En 1997, la escritora y feminista Florence Montreynaud publicaba un libro, titulado “Amar. Un siglo de amor y pasión”, en que seleccionaba a docenas de parejas conocidas del siglo XX, especialmente del arte y la literatura, para en paralelo contar nuestra historia reciente como sociedad. De tal modo que se asomaban temas acerca de la sexualidad, el psicoanálisis, el tópico de la “femme fatale” o el romanticismo y sus nuevas costumbres del hombre y la mujer contemporáneos. Pues bien, de entre todas aquellas relaciones amorosas, había una que podía representar el summum del fervor pasional y desenlace funesto, propio de una tragedia shakesperiana: la que mantuvieron Amedeo Modigliani y Jeanne Hébuterne.
A ella se ha consagrado la periodista y novelista francesa Olivia Elkaim por medio de la novela “Jeanne Héburterne” (traducción de Isabel González-Gallarza), demostrando un conocimiento delicado y profundo de cómo el pintor conoció a esta joven de diecinueve años en 1917. Él lleva una vida mísera, padece tuberculosis y abusa del alcohol y de las drogas. Ella, aspirante a pintora, pertenece a una familia de la pequeña burguesía parisina católica y su hermano, con el que se adivina un vínculo casi incestuoso, está en el frente. Por supuesto, sus padres desaprueban la relación, pero ella los desafía y se va a vivir con él en Montparnasse para pintar, pues ella se convierte en la musa de él.

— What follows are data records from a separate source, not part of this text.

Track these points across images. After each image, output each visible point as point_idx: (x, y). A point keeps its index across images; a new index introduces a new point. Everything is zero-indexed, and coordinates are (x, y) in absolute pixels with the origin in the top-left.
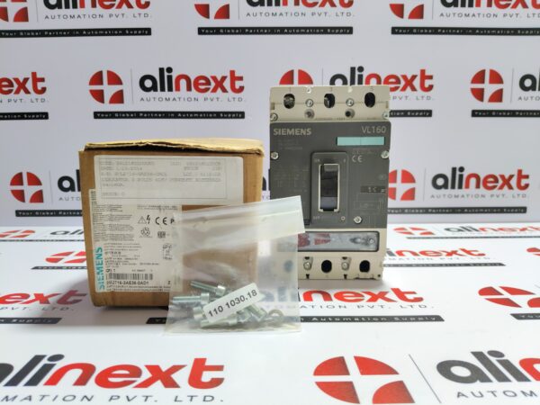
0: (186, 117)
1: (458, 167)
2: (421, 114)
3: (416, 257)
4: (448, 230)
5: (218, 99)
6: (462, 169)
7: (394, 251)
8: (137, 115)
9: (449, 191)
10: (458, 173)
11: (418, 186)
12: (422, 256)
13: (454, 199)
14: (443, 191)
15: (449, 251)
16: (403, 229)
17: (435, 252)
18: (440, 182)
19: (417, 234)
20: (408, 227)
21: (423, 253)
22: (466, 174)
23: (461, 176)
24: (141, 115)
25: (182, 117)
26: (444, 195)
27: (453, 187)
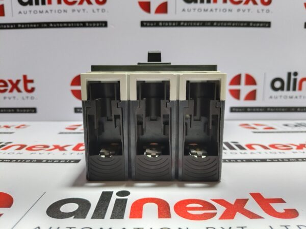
0: (57, 27)
1: (292, 71)
2: (261, 25)
3: (267, 151)
4: (286, 125)
5: (84, 10)
6: (296, 74)
7: (243, 145)
8: (16, 26)
9: (285, 93)
10: (293, 77)
11: (258, 88)
12: (273, 150)
13: (288, 99)
14: (280, 93)
15: (298, 144)
16: (247, 125)
17: (285, 146)
18: (278, 84)
19: (261, 129)
20: (251, 123)
21: (273, 146)
22: (299, 78)
23: (295, 80)
24: (19, 26)
25: (53, 27)
26: (281, 96)
27: (288, 89)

La clásica historia del pintor enamorado de su modelo, tan frecuente y con varios ejemplos muy famosos (Picasso, Dalí…), se desarrolla con un estilo contenido, de frases cortas y directas, que captan el impacto de Jeanne por alguien al quien ama hasta el punto de suicidarse, a los veintidós años, tras la muerte de él, cuando estaba en su noveno mes de embarazo y ya tenían una niña.
Antes de que llegue el terrible fin, Elkaim nos sitúa en el París bohemio del periodo de la Gran Guerra, con una Jeanne ensimismada pensando en Modigliani, escribiendo su diario, pasando las noches con él, en la pobreza más absoluta y alimentándose de latas, consolándolo cuando hace la primera exposición, pues recibe críticas fulminantes, lo que él atribuye a su condición judía; en todo caso, es el “hombre que tan bien sabe divertir a la galería, protagonizar tragedias y montar numeritos”. Como desaparecer varios días, para desesperación de ella, hasta que “entra en nuestro taller, lívido y flaco”, la mismísima imagen de la muerte; un artista que necesitó vagar sin rumbo por París y cuya autodestrucción arrastró a esta joven hiperestésica hasta compartir lápida en el cementerio de Père-Lachaise.